After locating "operations that users" in the listing below, copy that line and each one after it exactly, ending with the line that has "execution. This reduces".
══════════
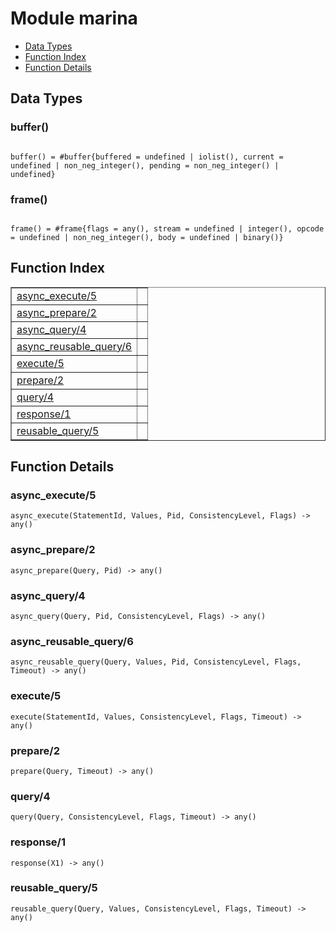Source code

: 

# Module marina #
* [Data Types](#types)
* [Function Index](#index)
* [Function Details](#functions)



<a name="types"></a>

## Data Types ##




### <a name="type-buffer">buffer()</a> ###



<pre><code>
buffer() = #buffer{buffered = undefined | iolist(), current = undefined | non_neg_integer(), pending = non_neg_integer() | undefined}
</code></pre>





### <a name="type-frame">frame()</a> ###



<pre><code>
frame() = #frame{flags = any(), stream = undefined | integer(), opcode = undefined | non_neg_integer(), body = undefined | binary()}
</code></pre>


<a name="index"></a>

## Function Index ##


<table width="100%" border="1" cellspacing="0" cellpadding="2" summary="function index"><tr><td valign="top"><a href="#async_execute-5">async_execute/5</a></td><td></td></tr><tr><td valign="top"><a href="#async_prepare-2">async_prepare/2</a></td><td></td></tr><tr><td valign="top"><a href="#async_query-4">async_query/4</a></td><td></td></tr><tr><td valign="top"><a href="#async_reusable_query-6">async_reusable_query/6</a></td><td></td></tr><tr><td valign="top"><a href="#execute-5">execute/5</a></td><td></td></tr><tr><td valign="top"><a href="#prepare-2">prepare/2</a></td><td></td></tr><tr><td valign="top"><a href="#query-4">query/4</a></td><td></td></tr><tr><td valign="top"><a href="#response-1">response/1</a></td><td></td></tr><tr><td valign="top"><a href="#reusable_query-5">reusable_query/5</a></td><td></td></tr></table>


<a name="functions"></a>

## Function Details ##

<a name="async_execute-5"></a>

### async_execute/5 ###

`async_execute(StatementId, Values, Pid, ConsistencyLevel, Flags) -> any()`


<a name="async_prepare-2"></a>

### async_prepare/2 ###

`async_prepare(Query, Pid) -> any()`


<a name="async_query-4"></a>

### async_query/4 ###

`async_query(Query, Pid, ConsistencyLevel, Flags) -> any()`


<a name="async_reusable_query-6"></a>

### async_reusable_query/6 ###

`async_reusable_query(Query, Values, Pid, ConsistencyLevel, Flags, Timeout) -> any()`


<a name="execute-5"></a>

### execute/5 ###

`execute(StatementId, Values, ConsistencyLevel, Flags, Timeout) -> any()`


<a name="prepare-2"></a>

### prepare/2 ###

`prepare(Query, Timeout) -> any()`


<a name="query-4"></a>

### query/4 ###

`query(Query, ConsistencyLevel, Flags, Timeout) -> any()`


<a name="response-1"></a>

### response/1 ###

`response(X1) -> any()`


<a name="reusable_query-5"></a>

### reusable_query/5 ###

`reusable_query(Query, Values, ConsistencyLevel, Flags, Timeout) -> any()`


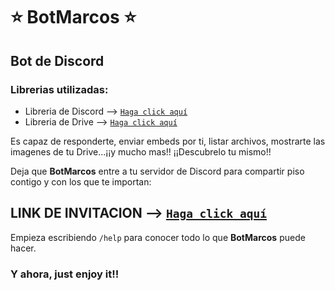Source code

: # ⭐ BotMarcos ⭐
## Bot de Discord

### Librerias utilizadas:
   -  Libreria de Discord   -->  [`Haga click aquí`](https://github.com/Discord4J/Discord4J.git)
   -  Libreria de Drive     -->  [`Haga click aquí`](https://developers.google.com/drive/api/quickstart/java)

 Es capaz de responderte, enviar embeds por ti, listar archivos, mostrarte las imagenes de tu Drive...¡¡y mucho mas!! ¡¡Descubrelo tu mismo!!

 
 Deja que **BotMarcos** entre a tu servidor de Discord para compartir piso contigo y con los que te importan:

## LINK DE INVITACION --> [`Haga click aquí`](https://discord.com/api/oauth2/authorize?client_id=956174919069233222&scope=bot)

Empieza escribiendo `/help` para conocer todo lo que **BotMarcos** puede hacer.

### Y ahora, just enjoy it!!
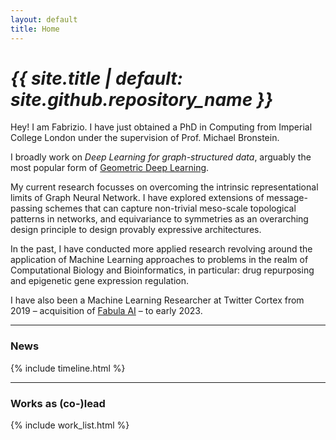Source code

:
 ```yaml
---
layout: default
title: Home
---
```


# _{{ site.title | default: site.github.repository_name }}_

Hey! I am Fabrizio. I have just obtained a PhD in Computing from Imperial College London under the supervision of Prof. Michael Bronstein.

I broadly work on _Deep Learning for graph-structured data_, arguably the most popular form of [Geometric Deep Learning](https://geometricdeeplearning.com/).

My current research focusses on overcoming the intrinsic representational limits of Graph Neural Network. I have explored extensions of message-passing schemes that can capture non-trivial meso-scale topological patterns in networks, and equivariance to symmetries as an overarching design principle to design provably expressive architectures.

In the past, I have conducted more applied research revolving around the application of Machine Learning approaches to problems in the realm of Computational Biology and Bioinformatics, in particular: drug repurposing and epigenetic gene expression regulation.

I have also been a Machine Learning Researcher at Twitter Cortex from 2019 – acquisition of [Fabula AI](https://en.wikipedia.org/wiki/Fabula_AI) – to early 2023.

<hr>

### News

{% include timeline.html %}

<hr>

### Works as (co-)lead

{% include work_list.html %}
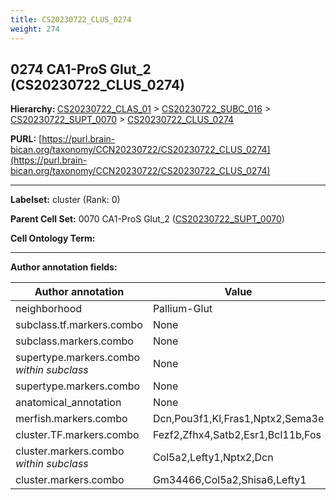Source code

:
 ```yaml
---
title: CS20230722_CLUS_0274
weight: 274
---
```

## 0274 CA1-ProS Glut_2 (CS20230722_CLUS_0274)
<b>Hierarchy: </b>
[CS20230722_CLAS_01](../CS20230722_CLAS_01) >
[CS20230722_SUBC_016](../CS20230722_SUBC_016) >
[CS20230722_SUPT_0070](../CS20230722_SUPT_0070) >
[CS20230722_CLUS_0274](../CS20230722_CLUS_0274)

**PURL:** [https://purl.brain-bican.org/taxonomy/CCN20230722/CS20230722_CLUS_0274](https://purl.brain-bican.org/taxonomy/CCN20230722/CS20230722_CLUS_0274)

---


**Labelset:** cluster (Rank: 0)

**Parent Cell Set:** 0070 CA1-ProS Glut_2 ([CS20230722_SUPT_0070](../CS20230722_SUPT_0070))



**Cell Ontology Term:** 

[MARKER GENES.]: #


---

[TRANSFERRED ANNOTATIONS.]: #


[AUTHOR ANNOTATION FIELDS.]: #


**Author annotation fields:**

| Author annotation | Value |
|-------------------|-------|
|neighborhood|Pallium-Glut|
|subclass.tf.markers.combo|None|
|subclass.markers.combo|None|
|supertype.markers.combo _within subclass_|None|
|supertype.markers.combo|None|
|anatomical_annotation|None|
|merfish.markers.combo|Dcn,Pou3f1,Kl,Fras1,Nptx2,Sema3e|
|cluster.TF.markers.combo|Fezf2,Zfhx4,Satb2,Esr1,Bcl11b,Fos|
|cluster.markers.combo _within subclass_|Col5a2,Lefty1,Nptx2,Dcn|
|cluster.markers.combo|Gm34466,Col5a2,Shisa6,Lefty1|

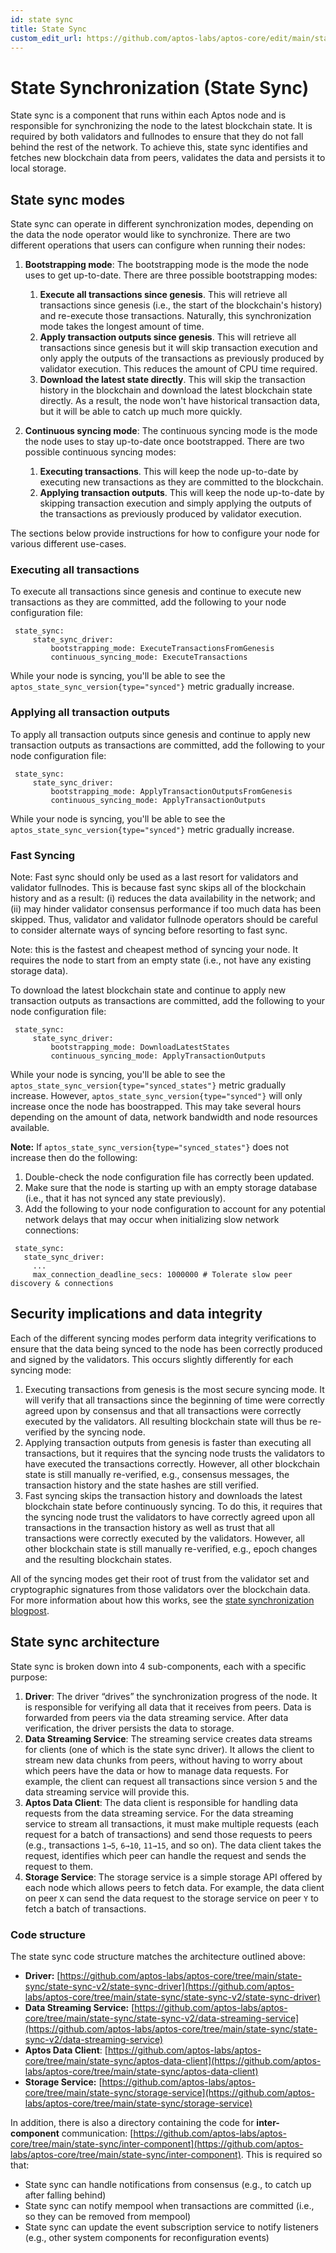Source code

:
 ```yaml
---
id: state sync
title: State Sync
custom_edit_url: https://github.com/aptos-labs/aptos-core/edit/main/state-sync/README.md
---
```


# State Synchronization (State Sync)

State sync is a component that runs within each Aptos node and is responsible
for synchronizing the node to the latest blockchain state. It is required by
both validators and fullnodes to ensure that they do not fall behind the rest
of the network. To achieve this, state sync identifies and fetches new
blockchain data from peers, validates the data and persists it to local
storage.

## State sync modes

State sync can operate in different synchronization modes, depending on the
data the node operator would like to synchronize. There are two different
operations that users can configure when running their nodes:
1. **Bootstrapping mode**: The bootstrapping mode is the mode the node uses to 
get up-to-date. There are three possible bootstrapping modes:
   1. **Execute all transactions since genesis**. This will retrieve all
   transactions since genesis (i.e., the start of the blockchain's history) and
   re-execute those transactions. Naturally, this synchronization mode takes
   the longest amount of time.
   2. **Apply transaction outputs since genesis**. This will retrieve all
   transactions since genesis but it will skip transaction execution and only
   apply the outputs of the transactions as previously produced by validator
   execution. This reduces the amount of CPU time required.
   3. **Download the latest state directly**. This will skip the transaction
   history in the blockchain and download the latest blockchain state directly.
   As a result, the node won't have historical transaction data, but it will
   be able to catch up much more quickly.

2. **Continuous syncing mode**: The continuous syncing mode is the mode the
node uses to stay up-to-date once bootstrapped. There are two possible
continuous syncing modes:
   1. **Executing transactions**. This will keep the node up-to-date by
   executing new transactions as they are committed to the blockchain.
   2. **Applying transaction outputs**. This will keep the node up-to-date by
   skipping transaction execution and simply applying the outputs of the
   transactions as previously produced by validator execution.

The sections below provide instructions for how to configure your node for
various different use-cases.

### Executing all transactions

To execute all transactions since genesis and continue to execute new
transactions as they are committed, add the following to your node
configuration file:

```
 state_sync:
     state_sync_driver:
         bootstrapping_mode: ExecuteTransactionsFromGenesis
         continuous_syncing_mode: ExecuteTransactions
```

While your node is syncing, you'll be able to see the
`aptos_state_sync_version{type="synced"}` metric gradually increase.

### Applying all transaction outputs

To apply all transaction outputs since genesis and continue to apply new
transaction outputs as transactions are committed, add the following to your
node configuration file:

```
 state_sync:
     state_sync_driver:
         bootstrapping_mode: ApplyTransactionOutputsFromGenesis
         continuous_syncing_mode: ApplyTransactionOutputs
```

While your node is syncing, you'll be able to see the
`aptos_state_sync_version{type="synced"}` metric gradually increase.

### Fast Syncing
Note: Fast sync should only be used as a last resort for validators and
validator fullnodes. This is because fast sync skips all of the blockchain
history and as a result: (i) reduces the data availability in the network;
and (ii) may hinder validator consensus performance if too much data has
been skipped. Thus, validator and validator fullnode operators should be
careful to consider alternate ways of syncing before resorting to fast sync.

Note: this is the fastest and cheapest method of syncing your node. It
requires the node to start from an empty state (i.e., not have any existing
storage data).

To download the latest blockchain state and continue to apply new
transaction outputs as transactions are committed, add the following to your
node configuration file:

```
 state_sync:
     state_sync_driver:
         bootstrapping_mode: DownloadLatestStates
         continuous_syncing_mode: ApplyTransactionOutputs
```

While your node is syncing, you'll be able to see the
`aptos_state_sync_version{type="synced_states"}` metric gradually increase.
However, `aptos_state_sync_version{type="synced"}` will only increase once
the node has boostrapped. This may take several hours depending on the 
amount of data, network bandwidth and node resources available.

**Note:** If `aptos_state_sync_version{type="synced_states"}` does not
increase then do the following:
1. Double-check the node configuration file has correctly been updated.
2. Make sure that the node is starting up with an empty storage database
   (i.e., that it has not synced any state previously).
3. Add the following to your node configuration to account for any potential
   network delays that may occur when initializing slow network connections:

```
 state_sync:
   state_sync_driver:
     ...
     max_connection_deadline_secs: 1000000 # Tolerate slow peer discovery & connections
```

## Security implications and data integrity
Each of the different syncing modes perform data integrity verifications to
ensure that the data being synced to the node has been correctly produced
and signed by the validators. This occurs slightly differently for
each syncing mode:
1. Executing transactions from genesis is the most secure syncing mode. It will
   verify that all transactions since the beginning of time were correctly agreed
   upon by consensus and that all transactions were correctly executed by the
   validators. All resulting blockchain state will thus be re-verified by the
   syncing node.
2. Applying transaction outputs from genesis is faster than executing all
   transactions, but it requires that the syncing node trusts the validators to
   have executed the transactions correctly. However, all other
   blockchain state is still manually re-verified, e.g., consensus messages,
   the transaction history and the state hashes are still verified.
3. Fast syncing skips the transaction history and downloads the latest
   blockchain state before continuously syncing. To do this, it requires that the
   syncing node trust the validators to have correctly agreed upon all
   transactions in the transaction history as well as trust that all transactions
   were correctly executed by the validators. However, all other blockchain state
   is still manually re-verified, e.g., epoch changes and the resulting blockchain states.

All of the syncing modes get their root of trust from the validator set
and cryptographic signatures from those validators over the blockchain data.
For more information about how this works, see the [state synchronization blogpost](https://medium.com/aptoslabs/the-evolution-of-state-sync-the-path-to-100k-transactions-per-second-with-sub-second-latency-at-52e25a2c6f10).


## State sync architecture

State sync is broken down into 4 sub-components, each with a specific purpose:

1. **Driver**: The driver “drives” the synchronization progress of the node.
It is responsible for verifying all data that it receives from peers. Data
is forwarded from peers via the data streaming service. After data
verification, the driver persists the data to storage.
2. **Data Streaming Service**: The streaming service creates data streams for
clients (one of which is the state sync driver). It allows the client to stream
new data chunks from peers, without having to worry about which peers have the
data or how to manage data requests. For example, the client can request all
transactions since version `5` and the data streaming service will provide
this.
3. **Aptos Data Client**: The data client is responsible for handling data
requests from the data streaming service. For the data streaming service to
stream all transactions, it must make multiple requests (each request for a
batch of transactions) and send those requests to peers (e.g., transactions
`1→5`, `6→10`, `11→15`, and so on). The data client takes the request,
identifies which peer can handle the request and sends the request to them.
4. **Storage Service**: The storage service is a simple storage API offered by
each node which allows peers to fetch data. For example, the data client on
peer `X` can send the data request to the storage service on peer `Y` to fetch
a batch of transactions.

### Code structure

The state sync code structure matches the architecture outlined above:
- **Driver:** [https://github.com/aptos-labs/aptos-core/tree/main/state-sync/state-sync-v2/state-sync-driver](https://github.com/aptos-labs/aptos-core/tree/main/state-sync/state-sync-v2/state-sync-driver)
- **Data Streaming Service:** [https://github.com/aptos-labs/aptos-core/tree/main/state-sync/state-sync-v2/data-streaming-service](https://github.com/aptos-labs/aptos-core/tree/main/state-sync/state-sync-v2/data-streaming-service)
- **Aptos Data Client**: [https://github.com/aptos-labs/aptos-core/tree/main/state-sync/aptos-data-client](https://github.com/aptos-labs/aptos-core/tree/main/state-sync/aptos-data-client)
- **Storage Service:** [https://github.com/aptos-labs/aptos-core/tree/main/state-sync/storage-service](https://github.com/aptos-labs/aptos-core/tree/main/state-sync/storage-service)

In addition, there is also a directory containing the code for
**inter-component** communication: [https://github.com/aptos-labs/aptos-core/tree/main/state-sync/inter-component](https://github.com/aptos-labs/aptos-core/tree/main/state-sync/inter-component).
This is required so that:
   - State sync can handle notifications from consensus (e.g., to catch up after falling behind)
   - State sync can notify mempool when transactions are committed (i.e., so they can be removed from mempool)
   - State sync can update the event subscription service to notify listeners (e.g., other system components for reconfiguration events)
══════════
• Task result:
operations that users can configure when running their nodes:
1. **Bootstrapping mode**: The bootstrapping mode is the mode the node uses to 
get up-to-date. There are three possible bootstrapping modes:
   1. **Execute all transactions since genesis**. This will retrieve all
   transactions since genesis (i.e., the start of the blockchain's history) and
   re-execute those transactions. Naturally, this synchronization mode takes
   the longest amount of time.
   2. **Apply transaction outputs since genesis**. This will retrieve all
   transactions since genesis but it will skip transaction execution and only
   apply the outputs of the transactions as previously produced by validator
   execution. This reduces the amount of CPU time required.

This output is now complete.